Aan de drie zinnespelen - Tspel van den ontrouwen Rentmeester, Die Trauwe, en Bruer Willeken, hebben de schrijvers hunne voornaamste zorg besteed. Zij hebben ze dus ook voor de eerste maal uitgegeven. Zooals de schrijvers het openhartig bekennen, leveren deze laatste stukken geene bijzondere waarde op. Doch onze letterkunde is inderdaad niet rijk aan zinnespelen en daarom hebben de heeren Vanden Daele en Van Veerdegem gedacht met die uitgave een dienst aan onze letterkunde te bewijzen. Wij zijn hun daarover onze erkentelijkheid verschuldigd. Want, zooals zij het ergens zelf zeggen, brengen zij ons daardoor niet alleen op de hoogte van het zestiendeeuwsch tooneel in onze kleinere Vlaamsche steden, maar ook voor de studie van het verleden onzer taal, bevat die uitgave veel belangrijks.
De schrijvers hebben het ook gepast geoordeeld - en daarin deden zij goed, volgens ons - den oorspronkelijken tekst van het handschrift weêr te geven en ook den oorspronkelijken vorm der stukken te behouden.
Eene woordenlijst is aan het boek toegevoegd. Zij bevat de verklaring van de meeste zestiendeeuwsche woorden en
| |
| |
uitdrukkingen welke in de overgedrukte stukken voorkomen.
Aan allen die belang stellen in de geschiedenis van het vlaamsch tooneel bevelen wij ten zeerste De Roode Roos aan. Zij zullen er veel belangrijks in aantreffen.
* * *
Couperus' gewrocht Fidessa is voorzeker een der eigenaardigste dat uit de zoo vruchtbare als artistiek talentvolle verbeelding van den schrijver kwam.
Fidessa is de vrucht van het ideale woud, van het woud van maagdelijke ongereptheid, van het inktwoud met bleeke abeelen, opblankend in de maan. Zij leeft bij voorkeur in een wijde vlakte, vol manemist, met opdoomende en opdauwende wazen uit het gras. Om haar heen de dansende en zingende nimfen, met haren van zilverglans, - ijlgestalten....
Maar in het zwarte bosch slaapt de Eenhoorn. Hij wordt gewekt door geluid en muziek. De nimfen willen hem vangen; maar hij ijlt weg. Fidessa echter wil hem temmen en zij werpt haar blanke leliënarmen om zijn hals. Te vergeefsch echter. Hij rent met haar weg, het woud door, tot in de heide waar zij neêrvalt. Achter haar ligt het woud; vóór haar de stad. En uit de stad komen ijzergepantserde soudeniers en koper - gepantserde hoplui op ijzergepantserde paarden. De nimf wordt ontdekt: men wil haar dooden. Sans-Joye, een ruiter, redt haar en voert haar, de naakte, meê naar zijn kasteel in de versterkte stad.
Zij kent niets van de wereld en weet ook niet wat oorlog is. De stad benauwt haar. In eene hallucinatie ziet zij den Eenhoorn terug. Zij wil wêer naar het woud en Sans-Joye voert haar weg, het bosch in, tot in de groote wijde vlakte, vol manemist, bij hare zusteren, de nimfen. Zij heeft behoefte aan lucht, zee, wouden; hij aan de forteres. Zijn doel is: strijden; - het hare: genieten de schoonheid, te leven.

***

Opdracht 1
Vervang in de gegevens, van het begin tot en met de regel met "Dallas: 20:02 -> none", overal "GWC" door "GWK". Geef die regels verder ongewijzigd terug.

Invoergegevens
***

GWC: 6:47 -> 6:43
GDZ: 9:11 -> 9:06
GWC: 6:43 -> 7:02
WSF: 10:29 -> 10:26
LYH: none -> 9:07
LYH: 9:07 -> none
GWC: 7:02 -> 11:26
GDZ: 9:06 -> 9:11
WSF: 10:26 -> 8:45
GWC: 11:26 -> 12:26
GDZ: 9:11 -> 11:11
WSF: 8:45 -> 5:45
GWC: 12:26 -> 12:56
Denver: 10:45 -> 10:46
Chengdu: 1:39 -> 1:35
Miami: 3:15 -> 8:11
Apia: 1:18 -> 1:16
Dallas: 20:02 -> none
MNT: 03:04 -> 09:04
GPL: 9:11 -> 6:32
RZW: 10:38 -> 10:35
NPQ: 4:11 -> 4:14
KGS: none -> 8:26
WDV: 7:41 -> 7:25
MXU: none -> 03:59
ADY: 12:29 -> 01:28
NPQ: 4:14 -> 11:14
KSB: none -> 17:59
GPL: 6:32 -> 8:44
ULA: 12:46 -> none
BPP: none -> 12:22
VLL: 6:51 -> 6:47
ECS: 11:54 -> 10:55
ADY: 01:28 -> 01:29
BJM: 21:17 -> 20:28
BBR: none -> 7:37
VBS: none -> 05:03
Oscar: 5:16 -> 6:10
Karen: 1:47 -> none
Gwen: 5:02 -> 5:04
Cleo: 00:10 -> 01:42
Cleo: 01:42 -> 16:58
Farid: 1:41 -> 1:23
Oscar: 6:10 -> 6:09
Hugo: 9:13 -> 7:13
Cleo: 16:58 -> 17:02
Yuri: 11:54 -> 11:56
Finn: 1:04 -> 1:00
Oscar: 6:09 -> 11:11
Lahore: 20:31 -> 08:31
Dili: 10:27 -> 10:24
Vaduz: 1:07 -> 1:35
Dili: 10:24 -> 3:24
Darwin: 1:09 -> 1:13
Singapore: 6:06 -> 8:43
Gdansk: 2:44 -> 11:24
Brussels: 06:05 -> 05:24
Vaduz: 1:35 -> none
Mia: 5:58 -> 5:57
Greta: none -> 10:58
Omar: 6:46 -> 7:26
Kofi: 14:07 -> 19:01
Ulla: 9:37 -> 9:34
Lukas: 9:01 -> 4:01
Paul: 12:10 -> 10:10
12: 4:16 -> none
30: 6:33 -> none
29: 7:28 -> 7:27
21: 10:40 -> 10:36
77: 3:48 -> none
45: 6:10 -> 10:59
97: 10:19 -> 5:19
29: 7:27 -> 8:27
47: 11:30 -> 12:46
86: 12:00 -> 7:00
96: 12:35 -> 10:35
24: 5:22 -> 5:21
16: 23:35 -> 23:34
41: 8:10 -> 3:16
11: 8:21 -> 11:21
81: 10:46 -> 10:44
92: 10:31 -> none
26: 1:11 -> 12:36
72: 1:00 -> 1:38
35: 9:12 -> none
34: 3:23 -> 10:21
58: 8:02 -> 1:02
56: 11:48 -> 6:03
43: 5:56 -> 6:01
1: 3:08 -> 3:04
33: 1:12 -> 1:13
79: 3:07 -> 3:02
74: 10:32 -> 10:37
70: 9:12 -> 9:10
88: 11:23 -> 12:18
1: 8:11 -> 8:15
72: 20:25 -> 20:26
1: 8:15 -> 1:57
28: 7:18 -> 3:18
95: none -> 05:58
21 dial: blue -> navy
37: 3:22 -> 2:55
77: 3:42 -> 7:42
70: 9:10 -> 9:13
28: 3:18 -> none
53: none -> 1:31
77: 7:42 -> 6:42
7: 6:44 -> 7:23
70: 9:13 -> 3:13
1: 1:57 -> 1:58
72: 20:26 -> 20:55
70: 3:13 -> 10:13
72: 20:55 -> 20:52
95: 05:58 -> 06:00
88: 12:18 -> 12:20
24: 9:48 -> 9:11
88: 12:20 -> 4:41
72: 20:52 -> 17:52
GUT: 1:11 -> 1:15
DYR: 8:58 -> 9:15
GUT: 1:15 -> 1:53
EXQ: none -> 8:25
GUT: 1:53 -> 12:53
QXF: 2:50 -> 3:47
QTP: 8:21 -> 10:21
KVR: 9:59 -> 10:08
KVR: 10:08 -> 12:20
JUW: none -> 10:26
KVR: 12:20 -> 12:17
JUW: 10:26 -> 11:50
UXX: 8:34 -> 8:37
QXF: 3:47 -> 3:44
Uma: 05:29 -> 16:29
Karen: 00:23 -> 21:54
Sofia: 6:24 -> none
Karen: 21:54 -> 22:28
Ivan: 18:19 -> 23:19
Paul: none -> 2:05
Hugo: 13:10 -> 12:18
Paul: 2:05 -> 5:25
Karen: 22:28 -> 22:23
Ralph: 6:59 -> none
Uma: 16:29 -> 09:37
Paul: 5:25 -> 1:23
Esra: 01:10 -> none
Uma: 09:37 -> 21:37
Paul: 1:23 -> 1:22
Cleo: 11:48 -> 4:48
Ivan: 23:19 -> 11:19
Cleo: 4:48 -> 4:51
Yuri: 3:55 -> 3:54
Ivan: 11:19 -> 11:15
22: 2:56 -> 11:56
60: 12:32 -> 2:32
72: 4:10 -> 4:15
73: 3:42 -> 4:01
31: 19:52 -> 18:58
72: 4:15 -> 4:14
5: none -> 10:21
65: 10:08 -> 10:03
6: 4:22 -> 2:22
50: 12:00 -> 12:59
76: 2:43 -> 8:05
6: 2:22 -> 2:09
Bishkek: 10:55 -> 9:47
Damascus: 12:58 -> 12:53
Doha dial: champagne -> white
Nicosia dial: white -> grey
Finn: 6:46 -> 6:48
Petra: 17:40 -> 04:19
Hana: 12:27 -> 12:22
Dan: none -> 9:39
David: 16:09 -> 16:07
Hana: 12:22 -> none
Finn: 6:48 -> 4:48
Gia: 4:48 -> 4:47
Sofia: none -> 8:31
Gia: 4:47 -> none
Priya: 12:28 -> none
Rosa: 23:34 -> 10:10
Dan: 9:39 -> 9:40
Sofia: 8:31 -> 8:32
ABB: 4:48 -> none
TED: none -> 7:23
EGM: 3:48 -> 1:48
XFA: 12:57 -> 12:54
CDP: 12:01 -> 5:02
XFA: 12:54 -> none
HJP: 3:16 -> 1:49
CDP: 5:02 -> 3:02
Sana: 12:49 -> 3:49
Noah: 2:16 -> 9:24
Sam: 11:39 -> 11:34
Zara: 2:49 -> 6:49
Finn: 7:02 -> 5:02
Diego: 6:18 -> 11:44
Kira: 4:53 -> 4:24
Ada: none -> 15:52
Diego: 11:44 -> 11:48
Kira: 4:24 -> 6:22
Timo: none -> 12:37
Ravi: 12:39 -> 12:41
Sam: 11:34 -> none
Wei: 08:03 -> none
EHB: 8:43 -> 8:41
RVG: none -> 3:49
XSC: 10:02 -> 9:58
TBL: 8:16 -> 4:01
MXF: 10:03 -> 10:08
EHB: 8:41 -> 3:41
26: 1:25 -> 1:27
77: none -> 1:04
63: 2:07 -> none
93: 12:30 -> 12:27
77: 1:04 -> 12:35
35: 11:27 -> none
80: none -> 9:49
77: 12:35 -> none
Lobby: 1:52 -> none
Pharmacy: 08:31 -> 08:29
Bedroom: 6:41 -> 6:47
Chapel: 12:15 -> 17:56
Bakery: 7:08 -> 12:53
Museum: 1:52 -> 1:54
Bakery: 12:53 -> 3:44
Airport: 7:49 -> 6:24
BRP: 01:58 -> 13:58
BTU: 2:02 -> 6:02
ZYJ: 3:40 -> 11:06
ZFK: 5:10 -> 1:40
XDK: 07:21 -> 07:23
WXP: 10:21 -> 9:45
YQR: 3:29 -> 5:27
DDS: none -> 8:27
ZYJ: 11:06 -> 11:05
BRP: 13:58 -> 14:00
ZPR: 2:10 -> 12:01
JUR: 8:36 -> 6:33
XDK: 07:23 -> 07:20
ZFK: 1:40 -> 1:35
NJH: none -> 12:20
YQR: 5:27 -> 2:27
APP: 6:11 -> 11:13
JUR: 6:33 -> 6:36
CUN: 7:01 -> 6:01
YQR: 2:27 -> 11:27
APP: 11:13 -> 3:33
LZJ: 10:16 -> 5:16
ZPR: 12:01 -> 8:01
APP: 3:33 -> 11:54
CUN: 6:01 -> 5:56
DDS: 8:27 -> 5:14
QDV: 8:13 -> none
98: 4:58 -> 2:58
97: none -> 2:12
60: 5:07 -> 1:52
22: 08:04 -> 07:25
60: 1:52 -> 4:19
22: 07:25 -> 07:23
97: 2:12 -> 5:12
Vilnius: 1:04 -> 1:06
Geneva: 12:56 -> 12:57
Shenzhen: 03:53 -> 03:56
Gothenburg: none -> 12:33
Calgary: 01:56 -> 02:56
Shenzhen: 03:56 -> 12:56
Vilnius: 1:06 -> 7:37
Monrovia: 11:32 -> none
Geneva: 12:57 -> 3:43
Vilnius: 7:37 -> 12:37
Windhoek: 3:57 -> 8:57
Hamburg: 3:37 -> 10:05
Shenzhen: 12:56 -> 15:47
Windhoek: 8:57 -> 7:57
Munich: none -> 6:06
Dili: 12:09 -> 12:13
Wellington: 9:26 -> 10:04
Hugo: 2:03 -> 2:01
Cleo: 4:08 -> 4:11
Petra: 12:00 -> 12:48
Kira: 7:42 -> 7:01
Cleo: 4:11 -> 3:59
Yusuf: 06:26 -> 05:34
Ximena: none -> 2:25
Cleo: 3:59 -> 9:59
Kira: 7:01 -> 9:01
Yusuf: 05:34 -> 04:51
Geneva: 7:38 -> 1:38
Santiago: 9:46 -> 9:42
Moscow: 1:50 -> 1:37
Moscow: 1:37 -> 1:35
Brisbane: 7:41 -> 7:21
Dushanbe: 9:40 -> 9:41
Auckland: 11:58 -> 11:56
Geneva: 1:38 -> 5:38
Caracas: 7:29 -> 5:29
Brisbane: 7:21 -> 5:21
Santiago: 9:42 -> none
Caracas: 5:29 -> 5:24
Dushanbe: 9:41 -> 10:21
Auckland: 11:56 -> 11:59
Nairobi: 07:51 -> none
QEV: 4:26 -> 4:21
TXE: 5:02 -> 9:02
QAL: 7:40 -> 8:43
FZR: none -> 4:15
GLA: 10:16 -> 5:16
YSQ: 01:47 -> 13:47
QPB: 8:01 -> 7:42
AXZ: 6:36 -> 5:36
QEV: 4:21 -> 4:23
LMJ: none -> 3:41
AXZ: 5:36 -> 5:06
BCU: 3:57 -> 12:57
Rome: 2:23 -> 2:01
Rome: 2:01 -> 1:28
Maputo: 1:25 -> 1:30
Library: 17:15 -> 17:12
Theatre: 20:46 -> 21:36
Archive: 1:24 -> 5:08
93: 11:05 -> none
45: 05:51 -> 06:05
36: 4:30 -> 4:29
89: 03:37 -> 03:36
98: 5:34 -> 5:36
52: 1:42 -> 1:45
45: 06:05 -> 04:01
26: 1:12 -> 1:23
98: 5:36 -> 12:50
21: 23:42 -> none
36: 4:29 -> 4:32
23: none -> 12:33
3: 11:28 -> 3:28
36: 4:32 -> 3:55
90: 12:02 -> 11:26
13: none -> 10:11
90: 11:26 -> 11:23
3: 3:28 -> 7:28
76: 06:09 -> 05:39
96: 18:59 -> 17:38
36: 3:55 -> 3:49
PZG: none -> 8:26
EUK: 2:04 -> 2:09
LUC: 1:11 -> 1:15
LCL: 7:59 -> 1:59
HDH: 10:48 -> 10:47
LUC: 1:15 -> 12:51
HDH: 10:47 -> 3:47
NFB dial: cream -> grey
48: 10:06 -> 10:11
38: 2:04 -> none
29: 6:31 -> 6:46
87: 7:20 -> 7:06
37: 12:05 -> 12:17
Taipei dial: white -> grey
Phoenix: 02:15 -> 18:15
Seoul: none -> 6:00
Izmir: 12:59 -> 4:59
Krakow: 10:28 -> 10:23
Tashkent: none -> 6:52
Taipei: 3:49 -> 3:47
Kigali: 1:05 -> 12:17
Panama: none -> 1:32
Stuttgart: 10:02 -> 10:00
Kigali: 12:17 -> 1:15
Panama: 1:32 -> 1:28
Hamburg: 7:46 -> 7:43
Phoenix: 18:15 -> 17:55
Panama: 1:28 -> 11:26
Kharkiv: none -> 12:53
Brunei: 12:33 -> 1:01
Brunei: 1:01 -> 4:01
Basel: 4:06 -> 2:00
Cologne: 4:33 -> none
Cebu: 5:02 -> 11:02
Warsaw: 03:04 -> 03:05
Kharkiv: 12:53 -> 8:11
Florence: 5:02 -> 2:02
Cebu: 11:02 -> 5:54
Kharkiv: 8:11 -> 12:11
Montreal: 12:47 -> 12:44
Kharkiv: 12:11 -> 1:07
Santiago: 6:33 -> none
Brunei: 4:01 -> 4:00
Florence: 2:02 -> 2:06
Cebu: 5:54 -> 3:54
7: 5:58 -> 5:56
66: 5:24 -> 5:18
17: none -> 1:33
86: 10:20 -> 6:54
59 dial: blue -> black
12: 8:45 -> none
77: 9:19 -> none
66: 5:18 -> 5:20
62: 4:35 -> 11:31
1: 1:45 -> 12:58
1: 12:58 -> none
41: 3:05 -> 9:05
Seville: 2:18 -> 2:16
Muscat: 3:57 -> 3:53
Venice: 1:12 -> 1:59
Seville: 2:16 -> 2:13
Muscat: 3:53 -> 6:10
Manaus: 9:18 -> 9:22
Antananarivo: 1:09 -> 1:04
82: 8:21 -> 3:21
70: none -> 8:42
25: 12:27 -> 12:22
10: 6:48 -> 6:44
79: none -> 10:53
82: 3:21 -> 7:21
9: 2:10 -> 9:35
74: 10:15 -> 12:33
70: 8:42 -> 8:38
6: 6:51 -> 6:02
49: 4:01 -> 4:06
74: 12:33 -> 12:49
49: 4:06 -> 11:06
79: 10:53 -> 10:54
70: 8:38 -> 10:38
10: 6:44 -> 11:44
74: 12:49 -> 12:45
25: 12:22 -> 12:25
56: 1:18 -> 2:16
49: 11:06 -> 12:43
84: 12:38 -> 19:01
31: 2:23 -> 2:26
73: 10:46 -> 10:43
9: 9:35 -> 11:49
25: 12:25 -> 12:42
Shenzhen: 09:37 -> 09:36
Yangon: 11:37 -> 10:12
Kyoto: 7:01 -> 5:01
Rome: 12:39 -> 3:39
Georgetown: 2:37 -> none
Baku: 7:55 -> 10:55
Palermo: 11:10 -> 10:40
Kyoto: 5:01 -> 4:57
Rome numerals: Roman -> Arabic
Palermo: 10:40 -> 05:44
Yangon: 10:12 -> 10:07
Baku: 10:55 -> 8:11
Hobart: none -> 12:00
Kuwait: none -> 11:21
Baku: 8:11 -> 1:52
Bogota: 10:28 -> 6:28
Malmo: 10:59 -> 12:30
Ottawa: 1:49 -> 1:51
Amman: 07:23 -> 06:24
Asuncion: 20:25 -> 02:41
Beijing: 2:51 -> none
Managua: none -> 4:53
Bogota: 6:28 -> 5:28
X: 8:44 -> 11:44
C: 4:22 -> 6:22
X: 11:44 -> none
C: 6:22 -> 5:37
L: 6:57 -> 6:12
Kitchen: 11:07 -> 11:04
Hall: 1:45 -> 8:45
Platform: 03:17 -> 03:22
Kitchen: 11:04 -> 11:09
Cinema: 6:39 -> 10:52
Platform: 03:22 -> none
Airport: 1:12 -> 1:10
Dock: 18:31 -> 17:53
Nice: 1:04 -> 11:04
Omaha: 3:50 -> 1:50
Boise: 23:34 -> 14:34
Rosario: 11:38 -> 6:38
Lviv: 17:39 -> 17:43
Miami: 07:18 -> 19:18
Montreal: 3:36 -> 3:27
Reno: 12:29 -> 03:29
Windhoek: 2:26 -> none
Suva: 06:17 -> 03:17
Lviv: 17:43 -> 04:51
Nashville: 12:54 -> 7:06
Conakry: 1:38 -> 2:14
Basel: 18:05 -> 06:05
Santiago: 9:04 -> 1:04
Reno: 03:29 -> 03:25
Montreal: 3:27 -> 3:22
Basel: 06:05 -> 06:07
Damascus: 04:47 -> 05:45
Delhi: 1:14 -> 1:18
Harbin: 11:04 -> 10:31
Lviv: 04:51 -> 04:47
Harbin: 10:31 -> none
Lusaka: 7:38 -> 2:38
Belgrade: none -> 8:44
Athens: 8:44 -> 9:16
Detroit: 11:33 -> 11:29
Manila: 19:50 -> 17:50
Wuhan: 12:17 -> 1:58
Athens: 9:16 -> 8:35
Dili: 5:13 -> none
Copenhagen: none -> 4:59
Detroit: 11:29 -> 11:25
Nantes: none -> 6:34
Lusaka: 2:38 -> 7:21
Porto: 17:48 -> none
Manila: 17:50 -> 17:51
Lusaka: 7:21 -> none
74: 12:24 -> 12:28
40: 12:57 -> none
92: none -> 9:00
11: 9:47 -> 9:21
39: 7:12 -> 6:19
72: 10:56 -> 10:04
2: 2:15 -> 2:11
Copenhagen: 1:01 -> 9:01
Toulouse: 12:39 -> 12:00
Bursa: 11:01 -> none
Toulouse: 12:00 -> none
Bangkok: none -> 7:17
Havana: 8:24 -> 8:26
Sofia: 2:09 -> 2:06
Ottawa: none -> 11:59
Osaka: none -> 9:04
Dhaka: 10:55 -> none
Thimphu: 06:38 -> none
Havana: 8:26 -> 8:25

***

Opdracht 2
Schrijf het stuk uit het fragment van "De schrijvers hebben" tot en met "overgedrukte stukken voorkomen." letterlijk over.

Antwoord 1
GWK: 6:47 -> 6:43
GDZ: 9:11 -> 9:06
GWK: 6:43 -> 7:02
WSF: 10:29 -> 10:26
LYH: none -> 9:07
LYH: 9:07 -> none
GWK: 7:02 -> 11:26
GDZ: 9:06 -> 9:11
WSF: 10:26 -> 8:45
GWK: 11:26 -> 12:26
GDZ: 9:11 -> 11:11
WSF: 8:45 -> 5:45
GWK: 12:26 -> 12:56
Denver: 10:45 -> 10:46
Chengdu: 1:39 -> 1:35
Miami: 3:15 -> 8:11
Apia: 1:18 -> 1:16
Dallas: 20:02 -> none

Antwoord 2
De schrijvers hebben het ook gepast geoordeeld - en daarin deden zij goed, volgens ons - den oorspronkelijken tekst van het handschrift weêr te geven en ook den oorspronkelijken vorm der stukken te behouden.
Eene woordenlijst is aan het boek toegevoegd. Zij bevat de verklaring van de meeste zestiendeeuwsche woorden en
| |
| |
uitdrukkingen welke in de overgedrukte stukken voorkomen.